[Exercise directions] Retype, word for word, everything in the text on American Booksellers Association v. Hudnut from "This picture shows" down to "the First Amendment.".

[Text extract]
This picture shows a protest against pornography in Times Square in 1987. Pornography is protected by the First Amendment, as affirmed in American Booksellers Association v. Hudnut (7th Cir. 1985). That case struck down an anti-pornography ordinance that made it illegal to depict women in sexually subordinate positions. (AP Photo/Mario Cabrera, used with permission from the Associated Press)
The decision in American Booksellers Association v. Hudnut, 771 F.2d. 323 (7th Cir. 1985), upheld a federal district court opinion declaring unconstitutional an Indianapolis anti-pornography ordinance that made it illegal to depict women in sexually subordinate roles or positions. In so ruling, the 7th U.S. Circuit Court of Appeals found that the city ordinance violated the First Amendment.
Women's rights advocates argued pornography demeaned women
In the early 1980s at the urging of women’s rights advocates — including Catharine MacKinnon and Andrea Dworkin, who argued that pornography sexually demeaned women — Minneapolis and some other cities contemplated ordinances or local laws to make certain forms of sexually explicit material illegal.

[Data excerpt]
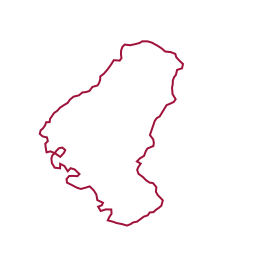 outline of São Jorge, Rio Grande do Sul, Brazil, rotated 304°
{"feature_id": "56859067B70326013254497", "entity_name": "São Jorge", "entity_type": "district", "adm_level": 2, "iso_a3": "BRA", "parent_name": "Brazil", "parent_adm1": "Rio Grande do Sul", "projection": "equal_earth", "projection_center": [-51.726, -28.505], "detail": "fine", "context": "isolated", "style": "outline", "palette": "rose", "viewbox_px": 256, "rotation_deg": 304, "n_neighbors": 0, "source": "geoboundaries", "source_scale": "gbopen_adm2", "svg_char_len": 1819}
<svg xmlns="http://www.w3.org/2000/svg" viewBox="0 0 256 256"><g transform="rotate(304 128 128)"><path d="M66.2,81.3L62.9,80.6L59.8,81.6L56.3,84.6L54.1,89.4L56.6,94.2L60.4,91.8L60.9,96.6L58.4,102.3L62.6,102.9L63.8,106.9L62.7,113.5L59.8,113.0L57.9,109.8L55.4,106.1L51.3,105.6L48.6,108.0L49.4,113.9L49.9,118.9L51.1,123.0L54.7,126.1L58.2,128.9L57.1,134.6L55.1,139.0L51.1,142.8L52.0,149.1L49.2,149.5L46.1,147.3L43.9,151.8L48.1,155.1L51.1,159.7L47.7,162.3L43.4,162.3L40.1,162.9L41.7,167.3L42.9,171.9L45.0,176.8L46.5,181.6L49.5,183.8L52.5,185.0L55.3,187.8L59.2,189.2L63.2,190.6L66.7,193.2L70.1,193.2L72.5,196.2L75.6,196.8L79.3,198.3L82.3,199.1L87.5,197.3L88.3,193.7L89.0,190.2L90.7,186.8L94.8,184.6L96.3,179.5L94.8,176.4L94.8,172.2L95.7,167.7L95.9,162.3L98.4,159.0L101.1,158.5L105.6,158.4L105.2,154.1L109.3,154.8L113.9,156.9L118.7,155.7L121.9,155.6L127.2,159.1L130.2,157.7L132.7,155.2L134.4,150.1L149.0,146.2L152.1,146.3L155.4,147.8L168.5,147.2L172.3,149.7L175.2,151.4L178.5,151.4L181.0,146.0L186.0,142.0L189.3,140.6L192.5,138.6L195.8,137.8L198.9,138.0L203.6,136.2L207.7,139.4L211.8,137.8L212.7,132.3L213.7,128.4L215.9,125.8L214.8,120.9L212.2,116.1L212.8,111.1L212.7,106.0L212.1,100.0L210.9,96.0L207.9,91.4L204.9,90.0L201.5,87.0L197.8,83.5L195.3,78.6L192.0,78.0L188.3,79.0L185.3,80.8L182.3,83.5L179.2,83.4L176.3,78.3L171.3,78.5L165.1,78.3L159.4,77.6L155.2,76.2L152.3,78.0L149.3,78.8L146.3,79.0L142.1,75.5L137.2,75.3L134.2,73.0L132.0,70.3L127.7,69.1L123.5,65.3L119.0,64.0L114.9,63.9L110.8,61.9L106.5,60.2L102.6,59.7L99.0,58.3L95.5,58.3L92.0,58.3L89.0,59.7L87.0,56.9L83.8,57.8L80.1,57.7L77.3,56.9L73.8,58.1L73.3,61.9L74.9,66.1L72.2,68.9L68.7,68.2L65.1,71.3L62.3,74.1L65.2,76.7L66.2,81.3ZM66.2,81.3L69.2,81.4L72.7,82.1L75.0,84.4L74.7,88.2L71.8,88.8L66.2,88.0L66.2,81.3Z" fill="none" stroke="#9f1239" stroke-width="2"/></g></svg>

[Solution to this exercise]
This picture shows a protest against pornography in Times Square in 1987. Pornography is protected by the First Amendment, as affirmed in American Booksellers Association v. Hudnut (7th Cir. 1985). That case struck down an anti-pornography ordinance that made it illegal to depict women in sexually subordinate positions. (AP Photo/Mario Cabrera, used with permission from the Associated Press)
The decision in American Booksellers Association v. Hudnut, 771 F.2d. 323 (7th Cir. 1985), upheld a federal district court opinion declaring unconstitutional an Indianapolis anti-pornography ordinance that made it illegal to depict women in sexually subordinate roles or positions. In so ruling, the 7th U.S. Circuit Court of Appeals found that the city ordinance violated the First Amendment.